Il fuoco di Sant’Antonio e la tentazione del palcoscenico
Famiglie, bambini, animali, tradizione, fede e condivisione: questa l’essenza del fuoco di Sant’Antonio Abate, andato in scena ieri sera — grazie alla Confraternita — e capace di richiamare una partecipazione ampia e trasversale.
È proprio attorno al falò che si è registrata una novità: il sindaco Sandro Giglietti ha preso la parola nel momento dell’accensione. Un fatto che, fanno notare dalla Confraternita, non si era mai verificato in tutti gli anni del suo mandato, dal 2014 a oggi.
Presenti alla serata diversi membri dell’amministrazione comunale, oltre al sindaco: gli assessori Loreti, Platti, Procacci e Totonelli, i consiglieri Esposito e Frasca e il presidente del Consiglio comunale Mascagna. Tra i presenti anche il già vicesindaco Flaminio Cialli e l’ex consigliere Roberto Baldinelli. Tutti presenti, tutti puntuali. D’altronde, Sant’Antonio è una certezza; i progetti amministrativi, un po’ meno.

La processione con la statua del Santo è poi partita regolarmente alle 19.30, attraversando le vie del paese accompagnata dalla banda musicale di Santa Cecilia. Poco prima dell’inizio, un cittadino, con tono più rassegnato che polemico, ha fatto notare come la partecipazione appaia ogni anno meno seguito. Un’osservazione semplice, ma che pesa più di molte analisi sociologiche.
Il vero cortocircuito, però, come spesso accade, sta nei ruoli. Perché a qualcuno l’intervento del sindaco è apparso fuori contesto. Non tanto per le parole — di circostanza, come da copione — quanto per il ruolo assunto in un momento che, storicamente, non prevedeva protagonismi istituzionali. Ieri sera, tra i presenti, qualcuno mormorava che al curriculum, dopo “sindaco della cultura” (virgolette obbligatorie), si sia aggiunta anche la voce “sindaco presentatore”.
Un membro della Confraternita, visibilmente contrariato, avrebbe rivendicato sul posto un concetto semplice: l’organizzazione del fuoco è tutta nostra.
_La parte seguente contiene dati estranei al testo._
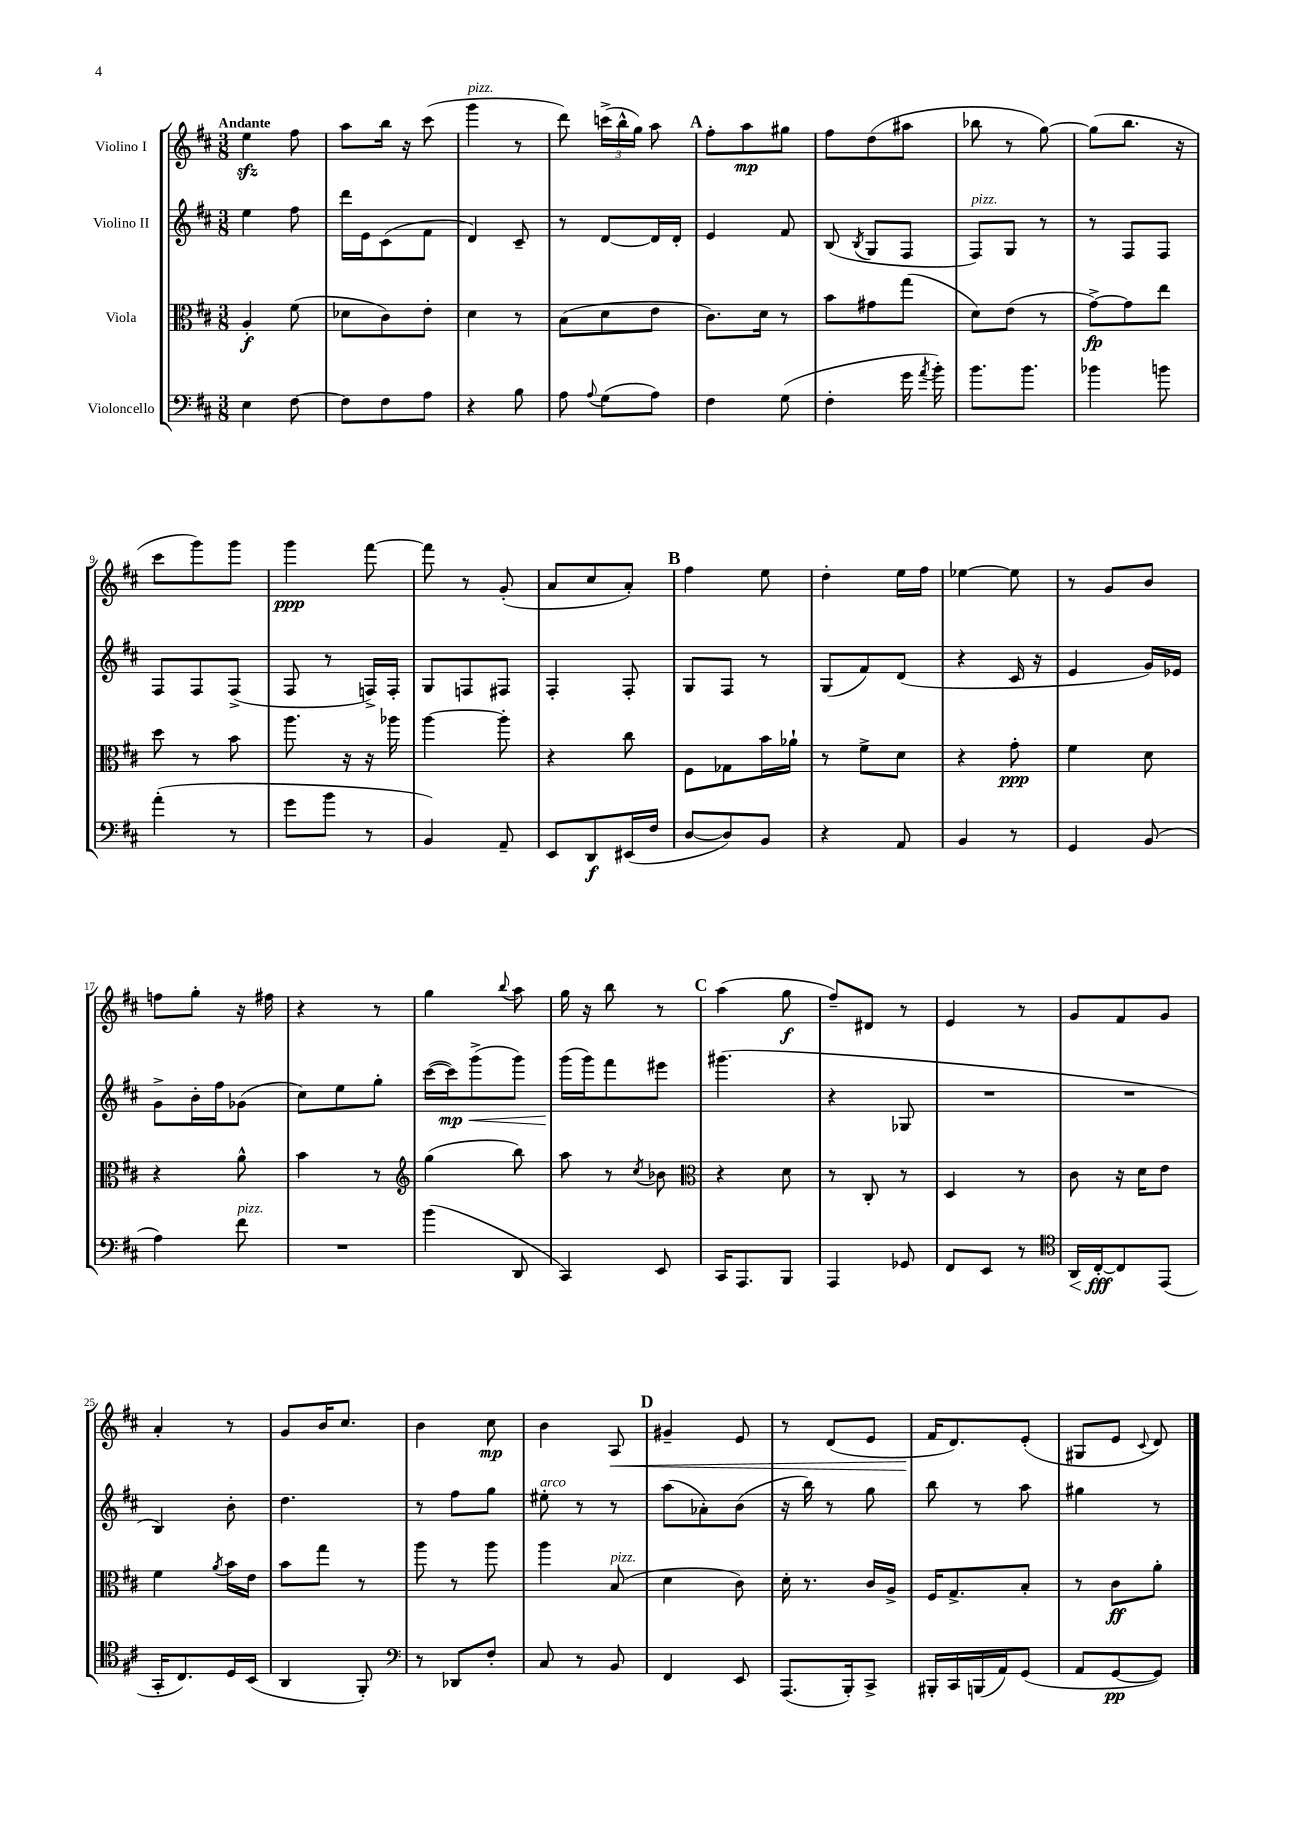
<<
\new StaffGroup <<
\new Staff = "s0" \with { instrumentName = "Violino I" } {
    \clef treble \key d \major \numericTimeSignature \time 3/8 \tempo "Andante"
    \autoBeamOff e''4\sfz fis''8 |
    a''8[ b''16] r16 cis'''8( |
    g'''4^\markup { \italic "pizz." } r8 |
    d'''8) \tuplet 3/2 { c'''16[->( b''16-^ g''16]) } a''8 |
    \mark \markup { \bold "A" } fis''8[-. a''8\mp gis''8] |
    fis''8[ d''8( ais''8] |
    bes''8 r8 g''8~) |
    g''8[( b''8.] r16 |
    cis'''8[ g'''8) g'''8] |
    g'''4\ppp fis'''8~ |
    fis'''8 r8 g'8-.( |
    a'8[ cis''8 a'8]-.) |
    \mark \markup { \bold "B" } fis''4 e''8 |
    d''4-. e''16[ fis''16] |
    ees''4~ ees''8 |
    r8 g'8[ b'8] |
    f''8[ g''8]-. r16 fis''16 |
    r4 r8 |
    g''4 \appoggiatura { b''8 } a''8 |
    g''16 r16 b''8 r8 |
    \mark \markup { \bold "C" } a''4( g''8\f |
    fis''8[--) dis'8] r8 |
    e'4 r8 |
    g'8[ fis'8 g'8] |
    a'4-. r8 |
    g'8[ b'16 cis''8.] |
    b'4 cis''8\mp |
    b'4 a8\< |
    \mark \markup { \bold "D" } gis'4-- e'8 |
    r8 d'8[( e'8] |
    fis'16[\! d'8.) e'8]-.( |
    gis8[ e'8] \appoggiatura { cis'8 } d'8) \bar "|." |
}
\new Staff = "s1" \with { instrumentName = "Violino II" } {
    \clef treble \key d \major \numericTimeSignature \time 3/8
    \autoBeamOff e''4 fis''8 |
    d'''16[ e'16 cis'8( fis'8] |
    d'4) cis'8-- |
    r8 d'8[~ d'16 d'16]-. |
    \mark \markup { \bold "A" } e'4 fis'8 |
    b8( \acciaccatura { b8 } g8[ fis8] |
    fis8[^\markup { \italic "pizz." }) g8] r8 |
    r8 fis8[ fis8] |
    fis8[ fis8 fis8]->( |
    fis8 r8 f16[->) f16]-. |
    g8[ f8 fis8] |
    fis4-. fis8-. |
    \mark \markup { \bold "B" } g8[ fis8] r8 |
    g8[( fis'8) d'8]( |
    r4 cis'16 r16 |
    e'4 g'16[) ees'16] |
    g'8[-> b'16-. fis''16 ges'8]( |
    cis''8[) e''8 g''8]-. |
    cis'''16[~( cis'''16\mp\<) g'''8->( g'''8]) |
    g'''16[\!( g'''16) fis'''8 eis'''8] |
    \mark \markup { \bold "C" } gis'''4.( |
    r4 ges8 |
    R4. |
    R4. |
    b4) b'8-. |
    d''4. |
    r8 fis''8[ g''8] |
    eis''8-.^\markup { \italic "arco" } r8 r8 |
    \mark \markup { \bold "D" } a''8[( aes'8-.) b'8]( |
    r16 b''16) r8 g''8 |
    b''8 r8 a''8 |
    gis''4 r8 \bar "|." |
}
\new Staff = "s2" \with { instrumentName = "Viola" } {
    \clef alto \key d \major \numericTimeSignature \time 3/8
    \autoBeamOff a4-.\f fis'8( |
    des'8[ cis'8) e'8]-. |
    d'4 r8 |
    b8[( d'8 e'8] |
    \mark \markup { \bold "A" } cis'8.[) d'16] r8 |
    b'8[ gis'8 g''8]( |
    d'8[) e'8]( r8 |
    g'8[~->\fp) g'8 e''8] |
    d''8 r8 b'8 |
    a''8. r16 r16 aes''16 |
    a''4~ a''8-. |
    r4 cis''8 |
    \mark \markup { \bold "B" } fis8[ ges8 b'16 aes'16]-! |
    r8 fis'8[-> d'8] |
    r4 g'8-.\ppp |
    fis'4 d'8 |
    r4 a'8-^ |
    b'4 r8 |
    \clef treble g''4( b''8) |
    a''8 r8 \acciaccatura { cis''8 } bes'8 |
    \mark \markup { \bold "C" } \clef alto r4 d'8 |
    r8 cis8-. r8 |
    d4 r8 |
    cis'8 r16 d'16[ e'8] |
    fis'4 \acciaccatura { a'8 } b'16[ e'16] |
    b'8[ g''8] r8 |
    a''8 r8 a''8 |
    a''4 b8^\markup { \italic "pizz." }( |
    \mark \markup { \bold "D" } d'4 cis'8) |
    d'16-. r8. cis'16[ a16]-> |
    fis16[ g8.-> b8]-. |
    r8 cis'8[\ff a'8]-. \bar "|." |
}
\new Staff = "s3" \with { instrumentName = "Violoncello" } {
    \clef bass \key d \major \numericTimeSignature \time 3/8
    \autoBeamOff e4 fis8~ |
    fis8[ fis8 a8] |
    r4 b8 |
    a8 \appoggiatura { a8 } g8[( a8]) |
    \mark \markup { \bold "A" } fis4 g8( |
    fis4-. g'16 \acciaccatura { a'8 } b'16-.) |
    b'8.[ b'8.] |
    bes'4 b'8 |
    a'4-.( r8 |
    g'8[ b'8] r8 |
    b,4) a,8-- |
    e,8[ d,8\f eis,16( fis16] |
    \mark \markup { \bold "B" } d8[~ d8) b,8] |
    r4 a,8 |
    b,4 r8 |
    g,4 b,8( |
    a4) fis'8^\markup { \italic "pizz." } |
    R4. |
    b'4( d,8 |
    cis,4) e,8 |
    \mark \markup { \bold "C" } cis,16[ a,,8. b,,8] |
    a,,4 ges,8 |
    fis,8[ e,8] r8 |
    \clef tenor a,16[\< cis16~-.\fff\! cis8 e,8]( |
    g,16[-. cis8.) d16 b,16]( |
    a,4 fis,8-.) |
    \clef bass r8 des,8[ fis8]-. |
    cis8 r8 b,8 |
    \mark \markup { \bold "D" } fis,4 e,8 |
    a,,8.[( b,,16-.) cis,8]-> |
    bis,,16[-. cis,16 b,,16( a,16) g,8]( |
    a,8[ g,8~\pp g,8]) \bar "|." |
}
>>
>>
C’è chi parla di un tentativo di recuperare consenso, in una fase in cui — a oltre un anno dall’inizio della consiliatura — è ancora difficile indicare un progetto amministrativo portato a compimento al 100%. Altri vedono semplicemente una forzatura istituzionale nel pieno stile Giglietti. Basti pensare a come, nel 2020, si è comportato con i tre consiglieri eletti nella sua stessa lista di maggioranza, ai manifesti contro la stampa, o alla composizione della commissione del concorso pubblico per istruttore contabile, giudicata da più parti particolarmente discutibile. Ne abbiamo parlato qui.
Una cosa, però, è certa. Il fuoco di Sant’Antonio non ha bisogno di presentatori né di chi provi a metterci il cappello. È patrimonio della comunità e della Confraternita. I sindaci passano, le amministrazioni cambiano, ma le tradizioni, invece, restano.